Please restate all of the records word for word, setting the pictures aside.
SUPPLIED RECORDS Start Marker
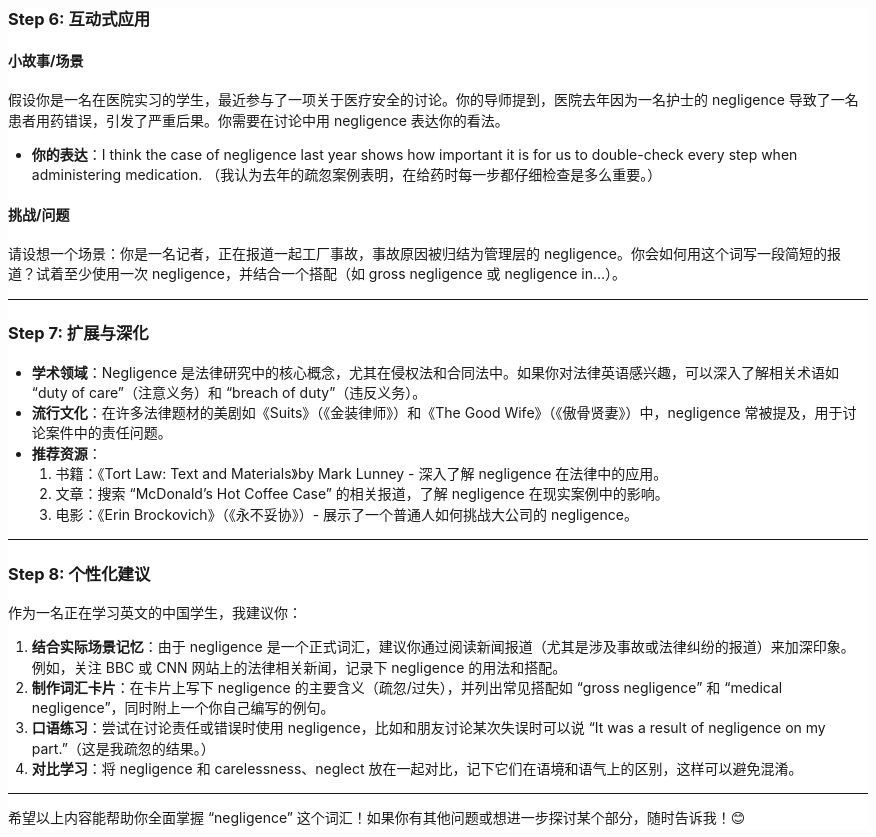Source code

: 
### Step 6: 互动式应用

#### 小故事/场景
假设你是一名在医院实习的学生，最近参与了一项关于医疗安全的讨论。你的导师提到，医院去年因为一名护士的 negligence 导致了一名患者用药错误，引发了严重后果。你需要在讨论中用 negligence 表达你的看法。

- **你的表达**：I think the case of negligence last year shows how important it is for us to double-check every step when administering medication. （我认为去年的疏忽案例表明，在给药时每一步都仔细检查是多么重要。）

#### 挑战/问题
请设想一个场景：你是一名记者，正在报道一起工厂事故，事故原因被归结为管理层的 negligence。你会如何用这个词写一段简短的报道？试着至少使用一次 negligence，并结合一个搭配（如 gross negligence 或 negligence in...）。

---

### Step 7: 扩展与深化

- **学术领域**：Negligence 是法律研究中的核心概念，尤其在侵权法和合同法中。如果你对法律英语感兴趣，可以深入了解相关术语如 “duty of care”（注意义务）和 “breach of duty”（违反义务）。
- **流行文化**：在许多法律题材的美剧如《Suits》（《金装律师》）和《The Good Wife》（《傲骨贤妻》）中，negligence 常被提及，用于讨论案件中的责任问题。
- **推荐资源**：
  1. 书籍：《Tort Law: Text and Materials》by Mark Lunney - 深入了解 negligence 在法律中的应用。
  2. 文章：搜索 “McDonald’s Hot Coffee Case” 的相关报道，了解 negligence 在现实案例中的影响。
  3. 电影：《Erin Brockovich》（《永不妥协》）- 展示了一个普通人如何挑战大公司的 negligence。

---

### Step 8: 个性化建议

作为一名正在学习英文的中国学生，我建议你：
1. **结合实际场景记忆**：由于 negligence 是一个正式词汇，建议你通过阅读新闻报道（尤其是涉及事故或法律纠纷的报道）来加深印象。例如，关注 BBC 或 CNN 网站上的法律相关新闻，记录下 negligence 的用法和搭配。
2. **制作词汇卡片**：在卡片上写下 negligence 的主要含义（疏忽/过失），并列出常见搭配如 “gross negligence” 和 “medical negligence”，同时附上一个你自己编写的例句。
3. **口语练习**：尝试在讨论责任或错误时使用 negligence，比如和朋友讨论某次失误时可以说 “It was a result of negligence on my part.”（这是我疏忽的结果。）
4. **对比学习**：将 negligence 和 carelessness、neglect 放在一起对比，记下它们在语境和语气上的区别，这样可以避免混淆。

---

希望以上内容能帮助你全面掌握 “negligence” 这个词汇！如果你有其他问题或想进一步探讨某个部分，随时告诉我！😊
SUPPLIED RECORDS End Marker
SOLUTION BELOW »
Source code

: 
### Step 6: 互动式应用

#### 小故事/场景
假设你是一名在医院实习的学生，最近参与了一项关于医疗安全的讨论。你的导师提到，医院去年因为一名护士的 negligence 导致了一名患者用药错误，引发了严重后果。你需要在讨论中用 negligence 表达你的看法。

- **你的表达**：I think the case of negligence last year shows how important it is for us to double-check every step when administering medication. （我认为去年的疏忽案例表明，在给药时每一步都仔细检查是多么重要。）

#### 挑战/问题
请设想一个场景：你是一名记者，正在报道一起工厂事故，事故原因被归结为管理层的 negligence。你会如何用这个词写一段简短的报道？试着至少使用一次 negligence，并结合一个搭配（如 gross negligence 或 negligence in...）。

---

### Step 7: 扩展与深化

- **学术领域**：Negligence 是法律研究中的核心概念，尤其在侵权法和合同法中。如果你对法律英语感兴趣，可以深入了解相关术语如 “duty of care”（注意义务）和 “breach of duty”（违反义务）。
- **流行文化**：在许多法律题材的美剧如《Suits》（《金装律师》）和《The Good Wife》（《傲骨贤妻》）中，negligence 常被提及，用于讨论案件中的责任问题。
- **推荐资源**：
  1. 书籍：《Tort Law: Text and Materials》by Mark Lunney - 深入了解 negligence 在法律中的应用。
  2. 文章：搜索 “McDonald’s Hot Coffee Case” 的相关报道，了解 negligence 在现实案例中的影响。
  3. 电影：《Erin Brockovich》（《永不妥协》）- 展示了一个普通人如何挑战大公司的 negligence。

---

### Step 8: 个性化建议

作为一名正在学习英文的中国学生，我建议你：
1. **结合实际场景记忆**：由于 negligence 是一个正式词汇，建议你通过阅读新闻报道（尤其是涉及事故或法律纠纷的报道）来加深印象。例如，关注 BBC 或 CNN 网站上的法律相关新闻，记录下 negligence 的用法和搭配。
2. **制作词汇卡片**：在卡片上写下 negligence 的主要含义（疏忽/过失），并列出常见搭配如 “gross negligence” 和 “medical negligence”，同时附上一个你自己编写的例句。
3. **口语练习**：尝试在讨论责任或错误时使用 negligence，比如和朋友讨论某次失误时可以说 “It was a result of negligence on my part.”（这是我疏忽的结果。）
4. **对比学习**：将 negligence 和 carelessness、neglect 放在一起对比，记下它们在语境和语气上的区别，这样可以避免混淆。

---

希望以上内容能帮助你全面掌握 “negligence” 这个词汇！如果你有其他问题或想进一步探讨某个部分，随时告诉我！😊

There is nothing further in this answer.